- _Listed records_:
◆ ◆ ◆ ◆ ◆ ◆ ◆
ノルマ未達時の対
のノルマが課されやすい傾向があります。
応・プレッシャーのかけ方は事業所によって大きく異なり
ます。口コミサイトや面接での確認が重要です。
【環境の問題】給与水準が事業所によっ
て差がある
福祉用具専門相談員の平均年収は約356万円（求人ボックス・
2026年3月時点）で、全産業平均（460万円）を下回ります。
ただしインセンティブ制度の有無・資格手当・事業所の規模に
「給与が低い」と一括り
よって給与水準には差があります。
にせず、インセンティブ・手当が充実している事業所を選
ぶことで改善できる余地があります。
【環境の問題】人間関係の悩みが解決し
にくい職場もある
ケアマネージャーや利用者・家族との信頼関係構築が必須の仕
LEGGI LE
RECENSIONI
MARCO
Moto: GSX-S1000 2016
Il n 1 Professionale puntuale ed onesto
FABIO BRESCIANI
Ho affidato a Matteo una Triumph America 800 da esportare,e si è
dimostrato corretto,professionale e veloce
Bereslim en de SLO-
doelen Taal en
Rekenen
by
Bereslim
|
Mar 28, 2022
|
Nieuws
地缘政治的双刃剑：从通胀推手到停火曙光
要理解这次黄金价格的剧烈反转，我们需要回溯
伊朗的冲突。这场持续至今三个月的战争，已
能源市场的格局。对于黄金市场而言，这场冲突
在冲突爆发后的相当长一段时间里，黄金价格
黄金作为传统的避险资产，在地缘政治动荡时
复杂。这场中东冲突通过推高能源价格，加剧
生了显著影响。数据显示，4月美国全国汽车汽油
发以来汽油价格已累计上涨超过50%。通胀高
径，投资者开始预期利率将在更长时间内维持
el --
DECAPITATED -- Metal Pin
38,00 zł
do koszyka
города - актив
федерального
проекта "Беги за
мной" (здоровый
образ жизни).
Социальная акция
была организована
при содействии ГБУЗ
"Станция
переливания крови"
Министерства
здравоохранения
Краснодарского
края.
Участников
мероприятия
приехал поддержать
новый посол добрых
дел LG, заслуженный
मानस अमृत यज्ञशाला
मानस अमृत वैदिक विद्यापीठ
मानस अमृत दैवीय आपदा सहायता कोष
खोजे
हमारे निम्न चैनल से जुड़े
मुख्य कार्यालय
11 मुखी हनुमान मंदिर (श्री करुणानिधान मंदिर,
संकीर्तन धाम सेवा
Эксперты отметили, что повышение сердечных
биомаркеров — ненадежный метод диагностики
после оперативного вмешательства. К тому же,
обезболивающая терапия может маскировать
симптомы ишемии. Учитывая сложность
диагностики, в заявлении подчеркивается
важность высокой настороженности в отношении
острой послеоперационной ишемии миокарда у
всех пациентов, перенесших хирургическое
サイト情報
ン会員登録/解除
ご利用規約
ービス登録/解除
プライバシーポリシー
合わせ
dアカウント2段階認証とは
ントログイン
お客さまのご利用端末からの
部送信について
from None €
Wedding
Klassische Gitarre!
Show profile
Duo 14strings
◆ ◆ ◆ ◆ ◆ ◆ ◆
- _Requirement_: Copy every line of the records above word for word, keeping each line break where it stands.

- _Result of this task_:
ノルマ未達時の対
のノルマが課されやすい傾向があります。
応・プレッシャーのかけ方は事業所によって大きく異なり
ます。口コミサイトや面接での確認が重要です。
【環境の問題】給与水準が事業所によっ
て差がある
福祉用具専門相談員の平均年収は約356万円（求人ボックス・
2026年3月時点）で、全産業平均（460万円）を下回ります。
ただしインセンティブ制度の有無・資格手当・事業所の規模に
「給与が低い」と一括り
よって給与水準には差があります。
にせず、インセンティブ・手当が充実している事業所を選
ぶことで改善できる余地があります。
【環境の問題】人間関係の悩みが解決し
にくい職場もある
ケアマネージャーや利用者・家族との信頼関係構築が必須の仕
LEGGI LE
RECENSIONI
MARCO
Moto: GSX-S1000 2016
Il n 1 Professionale puntuale ed onesto
FABIO BRESCIANI
Ho affidato a Matteo una Triumph America 800 da esportare,e si è
dimostrato corretto,professionale e veloce
Bereslim en de SLO-
doelen Taal en
Rekenen
by
Bereslim
|
Mar 28, 2022
|
Nieuws
地缘政治的双刃剑：从通胀推手到停火曙光
要理解这次黄金价格的剧烈反转，我们需要回溯
伊朗的冲突。这场持续至今三个月的战争，已
能源市场的格局。对于黄金市场而言，这场冲突
在冲突爆发后的相当长一段时间里，黄金价格
黄金作为传统的避险资产，在地缘政治动荡时
复杂。这场中东冲突通过推高能源价格，加剧
生了显著影响。数据显示，4月美国全国汽车汽油
发以来汽油价格已累计上涨超过50%。通胀高
径，投资者开始预期利率将在更长时间内维持
el --
DECAPITATED -- Metal Pin
38,00 zł
do koszyka
города - актив
федерального
проекта "Беги за
мной" (здоровый
образ жизни).
Социальная акция
была организована
при содействии ГБУЗ
"Станция
переливания крови"
Министерства
здравоохранения
Краснодарского
края.
Участников
мероприятия
приехал поддержать
новый посол добрых
дел LG, заслуженный
मानस अमृत यज्ञशाला
मानस अमृत वैदिक विद्यापीठ
मानस अमृत दैवीय आपदा सहायता कोष
खोजे
हमारे निम्न चैनल से जुड़े
मुख्य कार्यालय
11 मुखी हनुमान मंदिर (श्री करुणानिधान मंदिर,
संकीर्तन धाम सेवा
Эксперты отметили, что повышение сердечных
биомаркеров — ненадежный метод диагностики
после оперативного вмешательства. К тому же,
обезболивающая терапия может маскировать
симптомы ишемии. Учитывая сложность
диагностики, в заявлении подчеркивается
важность высокой настороженности в отношении
острой послеоперационной ишемии миокарда у
всех пациентов, перенесших хирургическое
サイト情報
ン会員登録/解除
ご利用規約
ービス登録/解除
プライバシーポリシー
合わせ
dアカウント2段階認証とは
ントログイン
お客さまのご利用端末からの
部送信について
from None €
Wedding
Klassische Gitarre!
Show profile
Duo 14strings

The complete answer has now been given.